## Problem
Please repeat the lines below, exactly and only, from the one that holds "D imanche dernier, à" through the one that holds "Pour mémoire vient de paraître !".
___ Entries supplied
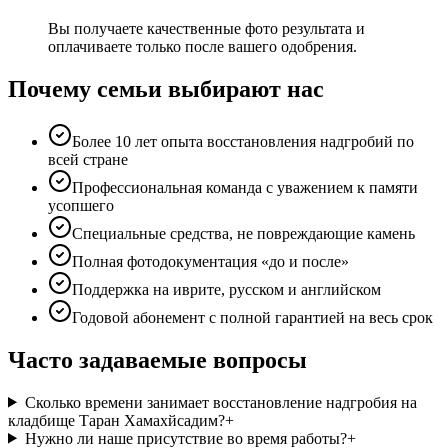
Вы получаете качественные фото результата и
оплачиваете только после вашего одобрения.
Почему семьи выбирают нас
Более 10 лет опыта восстановления надгробий по
всей стране
Профессиональная команда с уважением к памяти
усопшего
Специальные средства, не повреждающие камень
Полная фотодокументация «до и после»
Поддержка на иврите, русском и английском
Годовой абонемент с полной гарантией на весь срок
Часто задаваемые вопросы
Сколько времени занимает восстановление надгробия на
кладбище Таран Хамахйсадим?
+
Нужно ли наше присутствие во время работы?
+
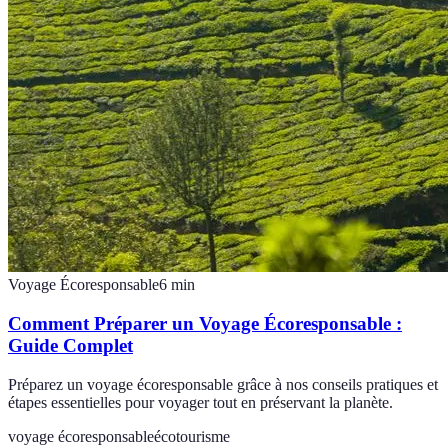
Voyage Écoresponsable
6
min
Comment Préparer un Voyage Écoresponsable :
Guide Complet
Préparez un voyage écoresponsable grâce à nos conseils pratiques et
étapes essentielles pour voyager tout en préservant la planète.
voyage écoresponsable
écotourisme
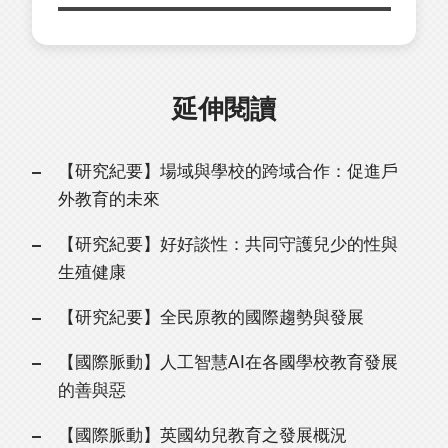
延伸閱讀
【研究紀要】場域與學校的跨域合作：促進戶
外教育的未來
【研究紀要】好好談性：共同守護兒少的性與
生殖健康
【研究紀要】全民原教的國際趨勢與發展
【國際脈動】人工智慧AI在各國學校教育發展
的善與惡
【國際脈動】英國幼兒教育之發展概況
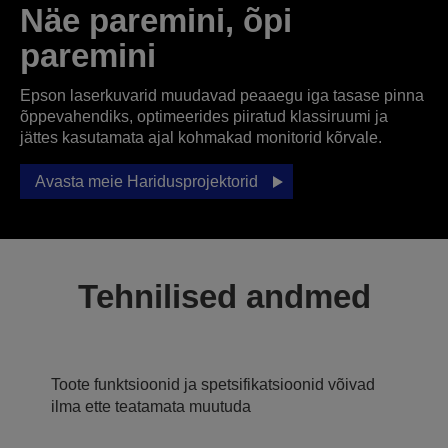
Näe paremini, õpi
paremini
Epson laserkuvarid muudavad peaaegu iga tasase pinna
õppevahendiks, optimeerides piiratud klassiruumi ja
jättes kasutamata ajal kohmakad monitorid kõrvale.
Avasta meie Haridusprojektorid
Tehnilised andmed
Toote funktsioonid ja spetsifikatsioonid võivad
ilma ette teatamata muutuda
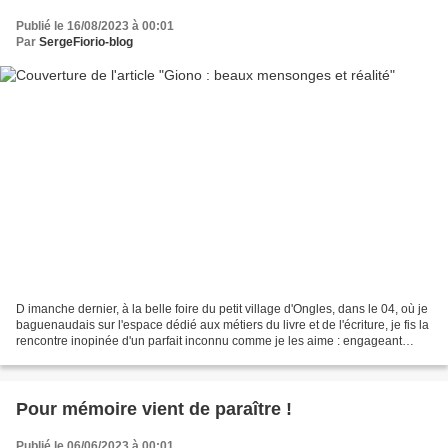
Publié le 16/08/2023 à 00:01
Par
SergeFiorio-blog
D imanche dernier, à la belle foire du petit village d'Ongles, dans le 04, où je
baguenaudais sur l'espace dédié aux métiers du livre et de l'écriture, je fis la
rencontre inopinée d'un parfait inconnu comme je les aime : engageant
directement la... Lire...
Pour mémoire vient de paraître !
Publié le 06/06/2023 à 00:01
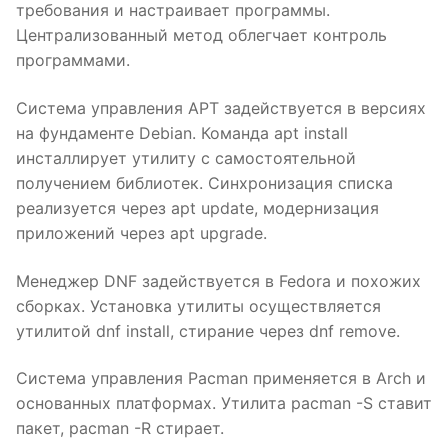
требования и настраивает программы.
Централизованный метод облегчает контроль
программами.
Система управления APT задействуется в версиях
на фундаменте Debian. Команда apt install
инсталлирует утилиту с самостоятельной
получением библиотек. Синхронизация списка
реализуется через apt update, модернизация
приложений через apt upgrade.
Менеджер DNF задействуется в Fedora и похожих
сборках. Установка утилиты осуществляется
утилитой dnf install, стирание через dnf remove.
Система управления Pacman применяется в Arch и
основанных платформах. Утилита pacman -S ставит
пакет, pacman -R стирает.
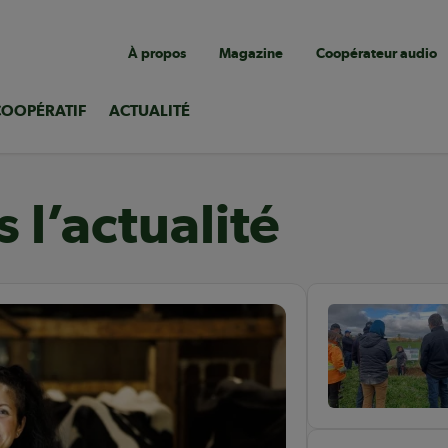
Navigation
À propos
Magazine
Coopérateur audio
utilitaire
COOPÉRATIF
ACTUALITÉ
 l’actualité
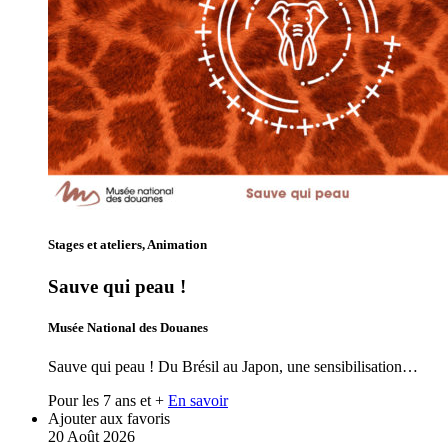
Stages et ateliers, Animation
Sauve qui peau !
Musée National des Douanes
Sauve qui peau ! Du Brésil au Japon, une sensibilisation…
Pour les 7 ans et +
En savoir
Ajouter aux favoris
20
Août
2026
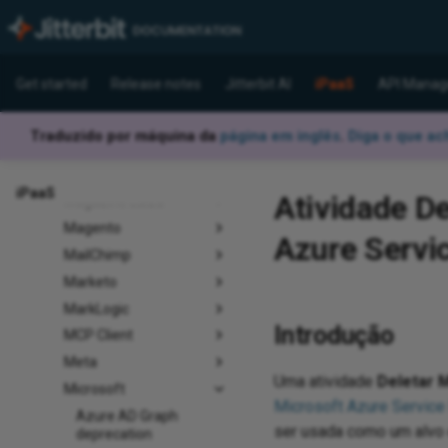
IBM
Intelipost
Jenkins
Get started
Release notes
Jitterbit AI
iPaaS
API Manag
Jitterbit
JMS
Traduzido por máquina da
página em inglês
.
Diga o que ac
Kintone
Linio
iPaaS
Atividade D
Magazine Luiza
Magento
Azure Servic
MailChimp
Marketo
MarkLogic
Introdução
MCP Client
Meta
Uma atividade
Deletar 
Microsoft
Microsoft Azure Service
Azure AD Graph
ser usada como um alvo
deprecation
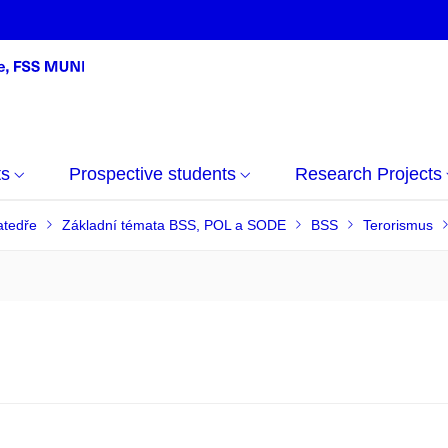
ts
Prospective students
Research Projects
atedře
Základní témata BSS, POL a SODE
BSS
Terorismus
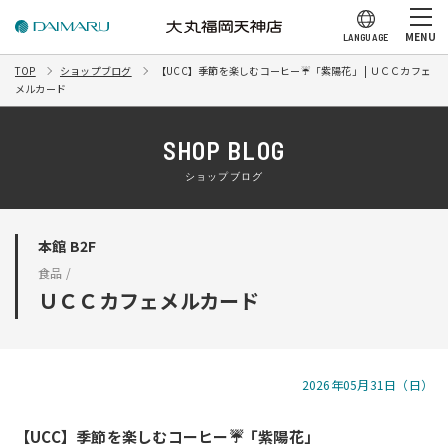
MENU
LANGUAGE
TOP
ショップブログ
【UCC】季節を楽しむコーヒー☔「紫陽花」 | ＵＣＣカフェ
メルカード
SHOP BLOG
ショップブログ
本館 B2F
食品 /
ＵＣＣカフェメルカード
2026年05月31日（日）
【UCC】季節を楽しむコーヒー☔「紫陽花」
______
## Response area
D imanche dernier, à la belle foire du petit village d'Ongles, dans le 04, où je
baguenaudais sur l'espace dédié aux métiers du livre et de l'écriture, je fis la
rencontre inopinée d'un parfait inconnu comme je les aime : engageant
directement la... Lire...
Pour mémoire vient de paraître !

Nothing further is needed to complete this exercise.